─── Text shown
Allow configuring whether workgroup memory is zero initialised #5508

DJMcNab · 2024-04-08T14:02:15Z

Connections

This is related to #5319 - a key reason initialisation takes so long is the 5x increase in pipeline creation time added by this feature
See also #4592, which this does not fix.
I'm planning on racing this PR with a fix for #4592, in the hope that I can get one of them in 0.20
(Both PRs should be useful, however.)

Description
Allows skipping zero initialisation of pipeline workgroup variables.

Backends:

Vulkan
DirectX
GLES
Metal

The underlying pipeline creation time issue is a really significant issue for adoption of Vello and Xilem, as it makes our projects take an extremely long time to start up.
This decreases pipeline creation time by a factor of (nearly) 5 on Android, which makes this a worthwhile tradeoff for us.

Renderer creation time with different modes (all values in millseconds). None corresponds to the new ZeroInitializeWorkgroupMemory::never(). This is on a Pixel 6

Threads	Single	Multi
Native	4228	1829
Polyfill	6350	2772
None	790	370

This is a breaking change, but this breaking change is shared with #5500

Testing

I have tested the improperly wired up version of this in Vello, to get the above numbers.

I have also tested this PR in Vello, which showed the expected decrease in startup time

Checklist

Run cargo fmt.
──────
─── Information shown
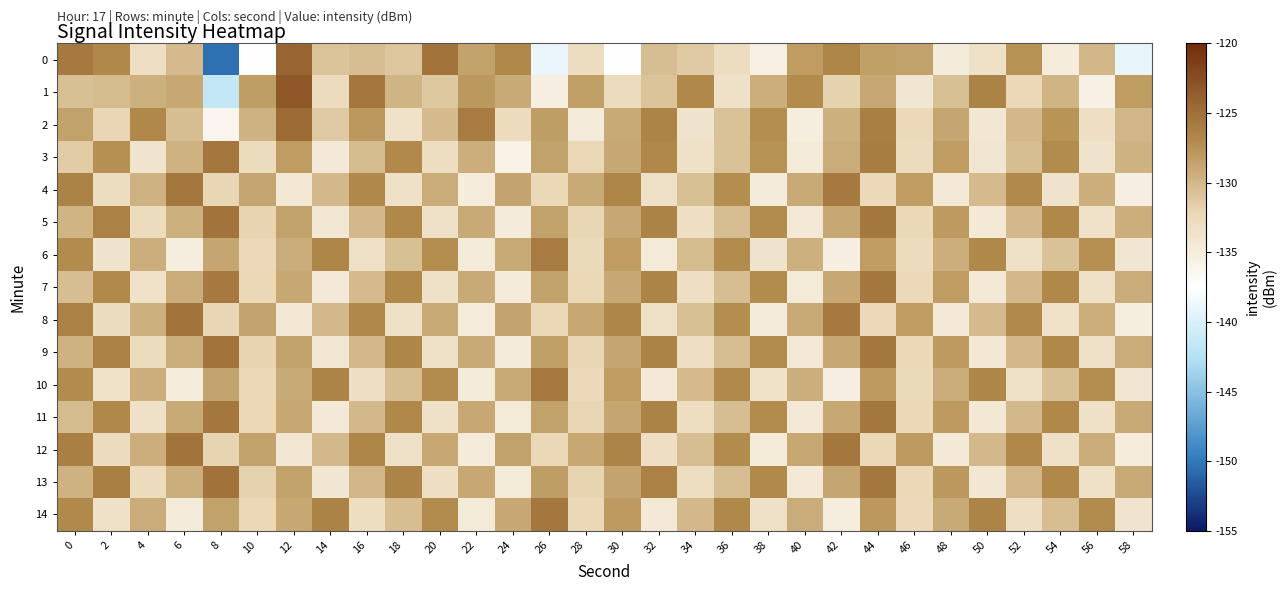

Reading right to left, extract all data points from this chart.

0: 58=-139.0	56=-129.9	54=-134.9	52=-127.5	50=-133.5	48=-134.8	46=-128.5	44=-128.4	42=-126.6	40=-128.1	38=-135.4	36=-133.0	34=-131.2	32=-130.5	30=-137.6	28=-133.0	26=-139.0	24=-126.8	22=-128.6	20=-125.2	18=-131.0	16=-130.5	14=-130.8	12=-124.2	10=-137.5	8=-150.5	6=-130.2	4=-133.3	2=-126.8	0=-125.7
1: 58=-128.2	56=-135.7	54=-129.8	52=-132.3	50=-126.4	48=-130.6	46=-134.1	44=-128.9	42=-131.8	40=-127.1	38=-129.3	36=-133.5	34=-126.7	32=-130.9	30=-132.6	28=-128.4	26=-135.2	24=-129.1	22=-127.8	20=-131.2	18=-129.7	16=-125.6	14=-132.7	12=-123.3	10=-128.2	8=-141.5	6=-128.9	4=-129.5	2=-130.3	0=-130.5
2: 58=-129.9	56=-133.2	54=-127.6	52=-130.1	50=-134.3	48=-128.8	46=-132.4	44=-126.1	42=-129.5	40=-135.1	38=-127.2	36=-130.7	34=-133.8	32=-126.5	30=-129.1	28=-134.9	26=-128.3	24=-132.7	22=-125.8	20=-130.2	18=-133.6	16=-127.9	14=-131.3	12=-124.6	10=-129.7	8=-136.2	6=-130.4	4=-126.8	2=-132.1	0=-128.5
3: 58=-129.6	56=-133.8	54=-127.1	52=-130.5	50=-134.1	48=-128.2	46=-132.6	44=-125.9	42=-129.2	40=-134.7	38=-127.4	36=-130.8	34=-133.5	32=-126.7	30=-129.0	28=-132.2	26=-128.6	24=-135.8	22=-129.4	20=-133.1	18=-126.9	16=-130.3	14=-134.6	12=-128.1	10=-132.8	8=-125.4	6=-129.6	4=-133.9	2=-127.3	0=-131.4
4: 58=-135.2	56=-129.4	54=-133.7	52=-126.9	50=-130.2	48=-134.6	46=-128.1	44=-132.4	42=-125.7	40=-129.1	38=-134.8	36=-127.2	34=-130.6	32=-133.3	30=-126.6	28=-129.1	26=-132.3	24=-128.7	22=-135.0	20=-129.2	18=-133.5	16=-126.8	14=-130.1	12=-134.4	10=-128.8	8=-132.1	6=-125.5	4=-129.7	2=-132.9	0=-126.3
5: 58=-129.3	56=-133.6	54=-126.8	52=-130.1	50=-134.5	48=-128.0	46=-132.3	44=-125.6	42=-129.0	40=-134.6	38=-127.1	36=-130.5	34=-133.2	32=-126.4	30=-128.9	28=-132.1	26=-128.5	24=-134.8	22=-129.1	20=-133.4	18=-126.7	16=-130.0	14=-134.3	12=-128.6	10=-132.0	8=-125.3	6=-129.5	4=-132.8	2=-126.2	0=-129.8
6: 58=-134.1	56=-127.3	54=-130.7	52=-133.4	50=-126.7	48=-129.3	46=-132.6	44=-128.1	42=-135.3	40=-129.5	38=-133.8	36=-127.0	34=-130.3	32=-134.7	30=-128.2	28=-132.5	26=-125.8	24=-129.1	22=-134.9	20=-127.2	18=-130.6	16=-133.3	14=-126.6	12=-129.2	10=-132.4	8=-128.8	6=-135.1	4=-129.4	2=-133.7	0=-127.1
7: 58=-129.2	56=-133.5	54=-126.8	52=-130.1	50=-134.5	48=-128.1	46=-132.4	44=-125.6	42=-129.0	40=-134.7	38=-127.1	36=-130.5	34=-133.2	32=-126.5	30=-128.9	28=-132.2	26=-128.6	24=-134.8	22=-129.1	20=-133.5	18=-126.8	16=-130.2	14=-134.6	12=-128.9	10=-132.3	8=-125.7	6=-129.2	4=-133.6	2=-126.9	0=-130.4
8: 58=-135.1	56=-129.3	54=-133.6	52=-126.9	50=-130.2	48=-134.6	46=-128.1	44=-132.4	42=-125.7	40=-129.1	38=-134.8	36=-127.2	34=-130.6	32=-133.3	30=-126.6	28=-129.0	26=-132.3	24=-128.7	22=-135.0	20=-129.1	18=-133.4	16=-126.7	14=-130.1	12=-134.4	10=-128.7	8=-132.1	6=-125.3	4=-129.5	2=-132.8	0=-126.2
9: 58=-129.2	56=-133.5	54=-126.8	52=-130.0	50=-134.4	48=-128.0	46=-132.3	44=-125.6	42=-128.9	40=-134.6	38=-127.0	36=-130.5	34=-133.2	32=-126.3	30=-128.8	28=-132.1	26=-128.4	24=-134.8	22=-129.1	20=-133.3	18=-126.6	16=-130.0	14=-134.3	12=-128.6	10=-131.9	8=-125.2	6=-129.4	4=-132.8	2=-126.2	0=-129.7
10: 58=-134.0	56=-127.2	54=-130.6	52=-133.3	50=-126.6	48=-129.2	46=-132.5	44=-128.0	42=-135.2	40=-129.3	38=-133.6	36=-126.9	34=-130.2	32=-134.6	30=-128.1	28=-132.4	26=-125.7	24=-129.1	22=-134.8	20=-127.1	18=-130.5	16=-133.2	14=-126.5	12=-129.1	10=-132.3	8=-128.7	6=-135.0	4=-129.3	2=-133.6	0=-127.0
11: 58=-129.1	56=-133.4	54=-126.7	52=-130.0	50=-134.4	48=-128.0	46=-132.3	44=-125.5	42=-128.9	40=-134.6	38=-127.0	36=-130.4	34=-133.1	32=-126.4	30=-128.8	28=-132.1	26=-128.5	24=-134.7	22=-129.0	20=-133.4	18=-126.7	16=-130.1	14=-134.5	12=-128.9	10=-132.2	8=-125.6	6=-129.1	4=-133.5	2=-126.8	0=-130.3
12: 58=-135.0	56=-129.2	54=-133.5	52=-126.8	50=-130.1	48=-134.5	46=-128.0	44=-132.3	42=-125.6	40=-129.0	38=-134.7	36=-127.1	34=-130.5	32=-133.2	30=-126.5	28=-128.9	26=-132.2	24=-128.6	22=-134.9	20=-129.0	18=-133.3	16=-126.6	14=-130.0	12=-134.3	10=-128.6	8=-132.0	6=-125.2	4=-129.4	2=-132.7	0=-126.1
13: 58=-129.1	56=-133.4	54=-126.7	52=-129.9	50=-134.3	48=-127.9	46=-132.2	44=-125.5	42=-128.8	40=-134.5	38=-126.9	36=-130.4	34=-133.1	32=-126.2	30=-128.7	28=-132.0	26=-128.3	24=-134.7	22=-129.0	20=-133.2	18=-126.5	16=-129.9	14=-134.2	12=-128.5	10=-131.8	8=-125.1	6=-129.3	4=-132.7	2=-126.1	0=-129.6
14: 58=-133.9	56=-127.1	54=-130.5	52=-133.2	50=-126.5	48=-129.1	46=-132.4	44=-127.9	42=-135.1	40=-129.2	38=-133.5	36=-126.8	34=-130.1	32=-134.5	30=-128.0	28=-132.3	26=-125.6	24=-129.0	22=-134.7	20=-127.0	18=-130.4	16=-133.1	14=-126.4	12=-129.0	10=-132.2	8=-128.6	6=-134.9	4=-129.2	2=-133.5	0=-126.9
──────
▸ Problems and tasks
- a) Reproduce the passage from the pull request description above, starting at the words "I'm planning on" and ending after the words "to start up.".
- b) Find every line of the rows that contains the string "chart", treating uppercase and lowercase letters as different.

▸ Solution set
- a)
I'm planning on racing this PR with a fix for #4592, in the hope that I can get one of them in 0.20
(Both PRs should be useful, however.)

Description
Allows skipping zero initialisation of pipeline workgroup variables.

Backends:

Vulkan
DirectX
GLES
Metal

The underlying pipeline creation time issue is a really significant issue for adoption of Vello and Xilem, as it makes our projects take an extremely long time to start up.

- b)
Reading right to left, extract all data points from this chart.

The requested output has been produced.